The French school of woodwind instruments held pole position throughout the whole of the 20th century in Europe. Extremely talented musicians – who had studied at the Paris Conservatoire – not only dazzlingly performed the music of previous centuries, they also inspired contemporary composers to produce new works for their instruments. Henri Tomasi’s Bassoon Concerto was, apparently, composed taking into account the skill of virtuoso bassoonist Maurice Allard, who performed the solo at the premiere. The solo in the concerto demands full mastery of the entire arsenal of technique and the full timbre range of the bassoon. The refined virtuoso outer sections of the concerto frame the second section – the eccentric Sérénade-Nocturne with features of jazz music. The revelation of the possibilities of the solo bassoon is assisted by the chamber format of the orchestra, which features only strings with bows and the harp.

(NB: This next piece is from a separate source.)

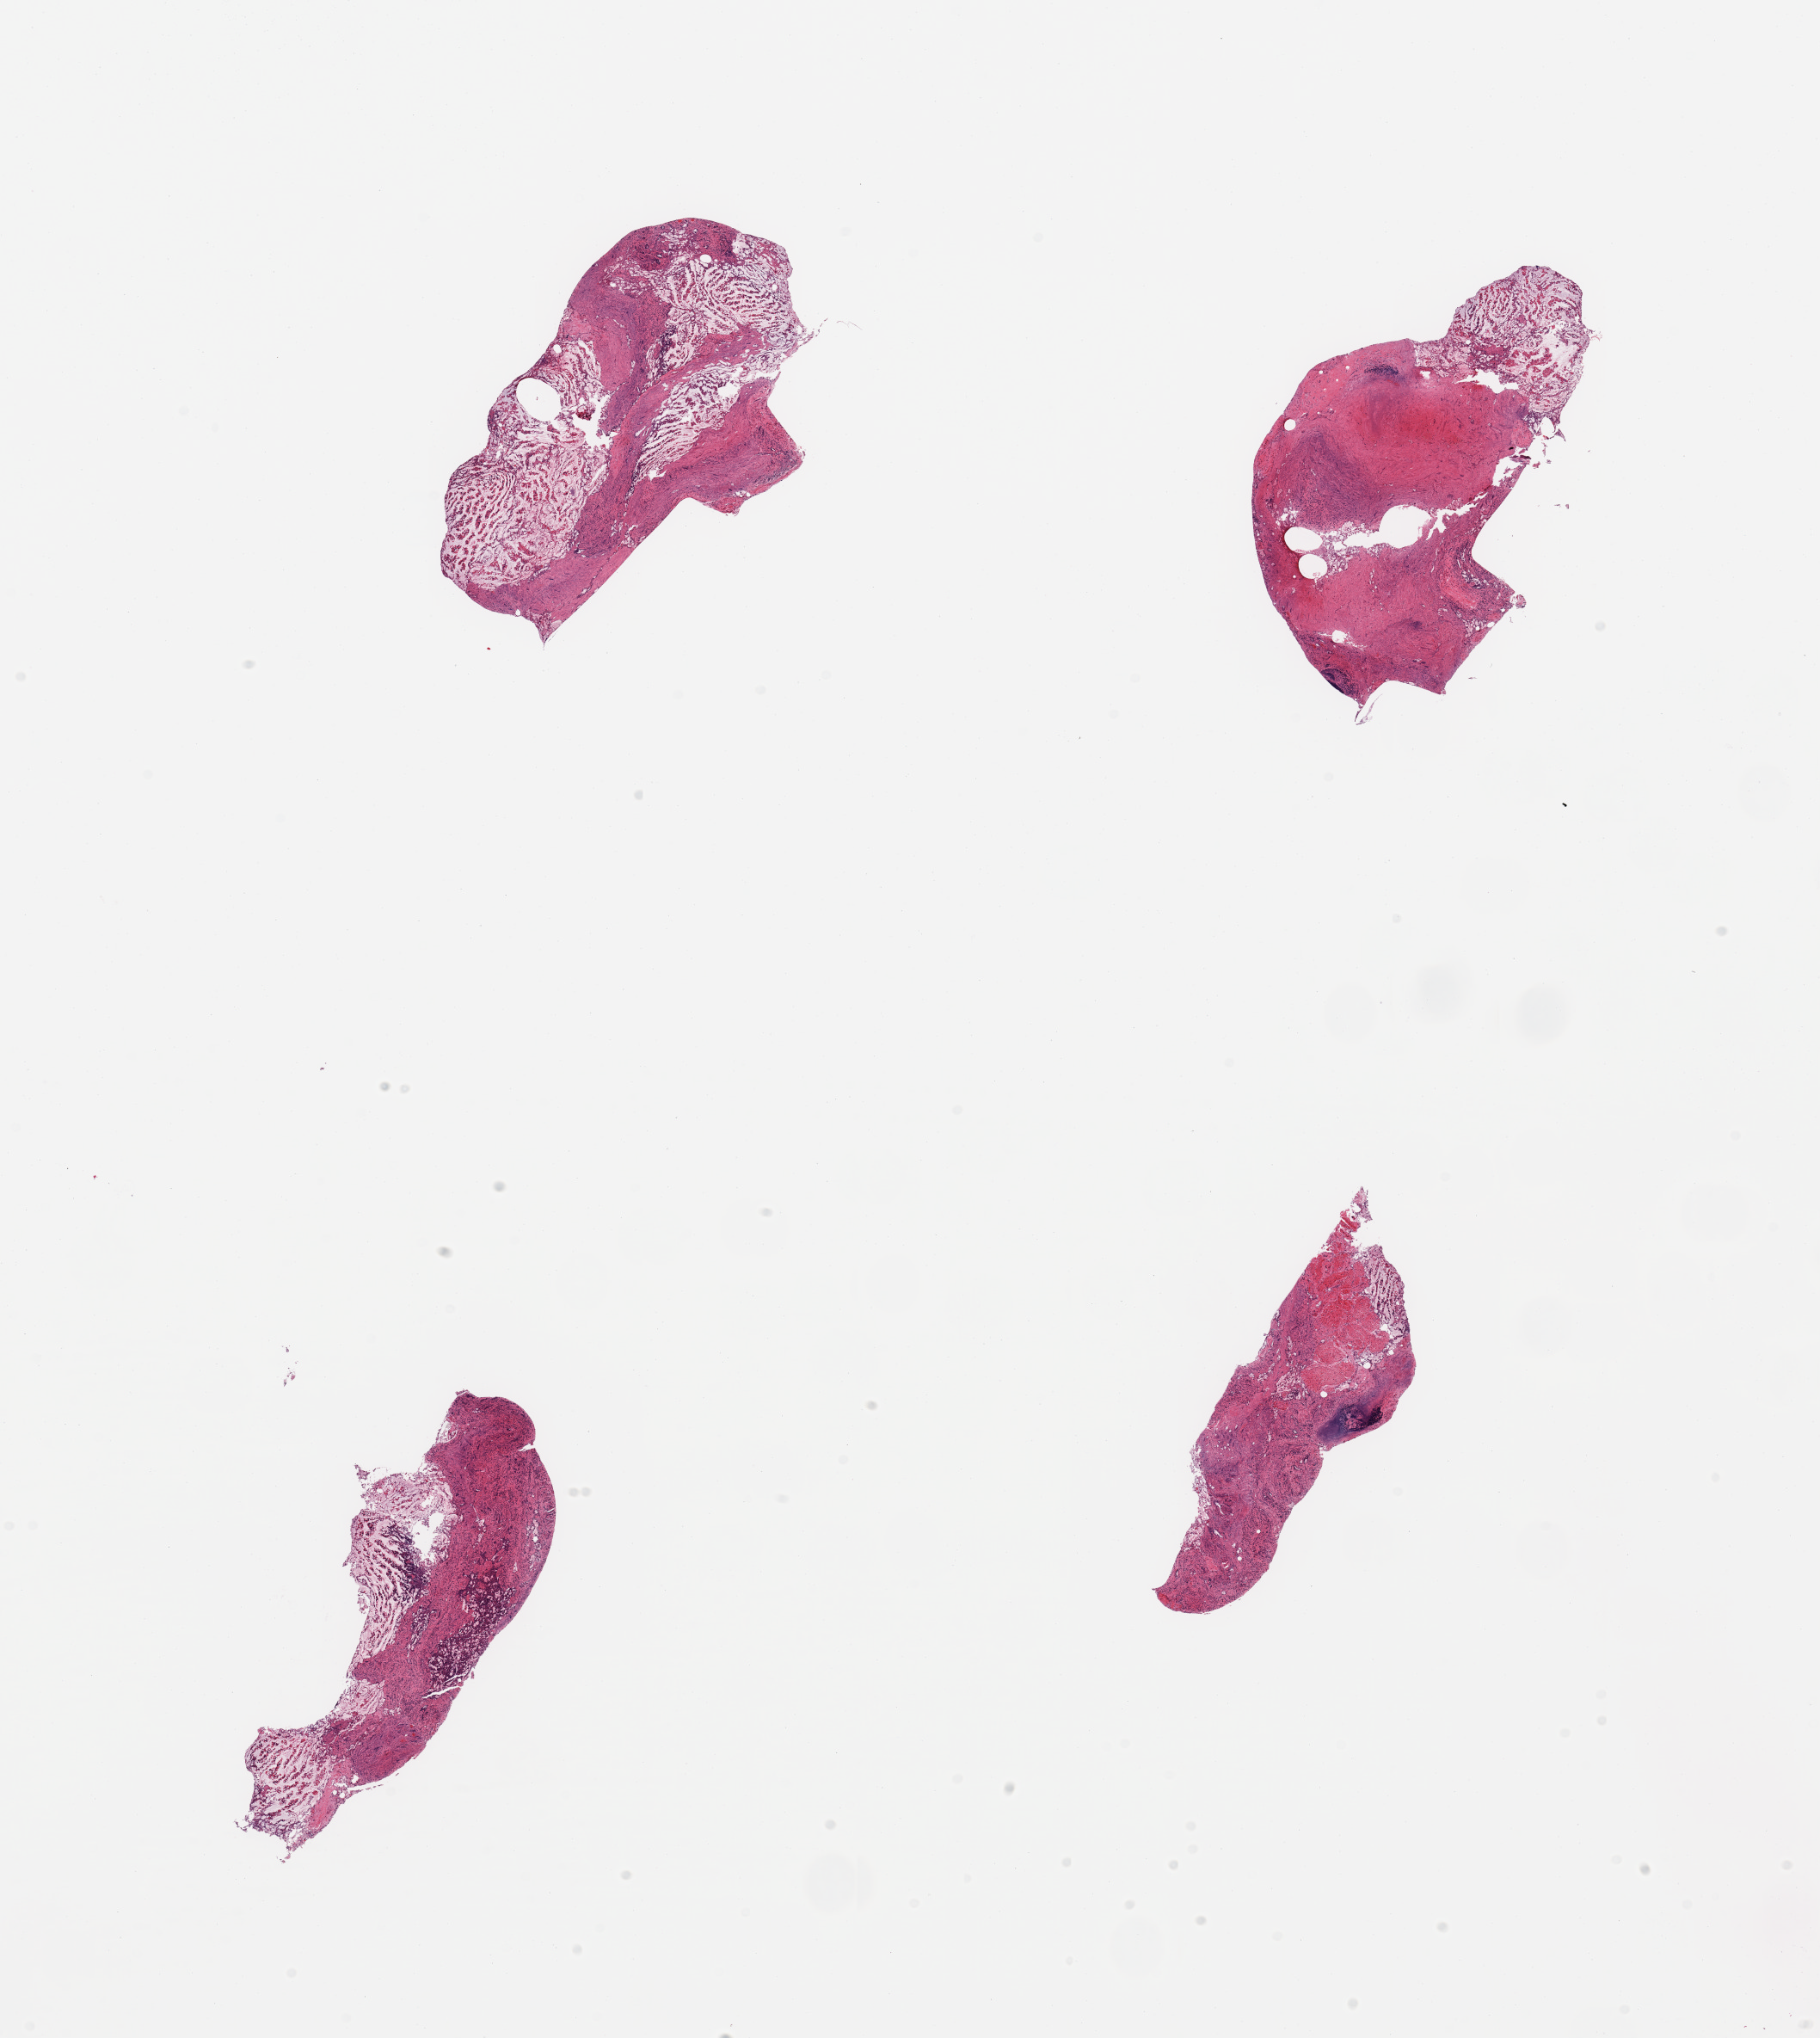
H&E whole-slide image — whole scanned area (about 16.7 x 18.7 mm) shown as a low-resolution overview; PAXgene-fixed paraffin-embedded (PFPE) section; sampled site (target tissue): ileum; donor tissue sample. Donor sex: male.
• reviewer comment on this tissue sample: 4 pieces; autolyzed mucosa with only focal lymphoid tissue and portion of muscularis (not target)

In the former half of the 1810s Carl Maria von Weber created an entire plethora of works for solo wind instruments for musicians at the Bavarian Court Cappella. For bassoonist Georg Friedrich Brandt the composer created a concerto and a two-movement cycle – Andante and Rondo hongrois, reproduced from an earlier version in which the viola performed the solo. The Andante is a series of variations on a cantilena theme in minor key which gradually takes on a dramatic character. In the orchestra’s responses we unexpectedly discover Beethoven’s “Schicksal motif”. The contrasting second movement is a dance-spirited rondo. Here the “Hungarian” element does not mean any “ethnographic” precision or turning to genuine Hungarian musical folklore, but is rather interpreted in a generalised fashion and makes reference to the then fashionable style hongrois in music, to which Haydn, Schubert and many other composers paid tribute.
Paul Dukas, a talented composer and music critic, has gone down in history first and foremost as the composer of the dazzling symphonic scherzo The Sorcerer’s Apprentice after the ballad by Johann Wolfgang Goethe. Its plot is widely known in European culture: the apprentice of an elderly wizard practices magic in secret. Having made the broom bring a pail of water into the house, he forgets the magic words to make it stop and only the return of the old wizard prevents the house being flooded. The composer succeeded in finding vivid musical characteristics for the events that take place in the ballad, among which of particular interest are the “spell” harmonies – the increase of triads in the strings and the muted brass which form a link to the music of the impressionists. In the beautifully instrumented score an important role is played by the bassoon section, which is represented by three main instruments and by the bass element in the contrabassoon. It is with the bassoons that we first hear the theme that depicts the rushing of the enchanted broom, endlessly bringing in water, and the solo contrabassoon matches the part of the plot where the despairing apprentice breaks the broom with an axe, only for both halves to continue to bring in more water.
It is by no means insignificant that the popularity of The Sorcerer’s Apprentice was assisted by Walt Disney’s famous cartoon film Fantasia, for which the scherzo was performed by an orchestra under the baton of Leopold Stokowski and in which Micky Mouse appeared in the role of the hapless apprentice.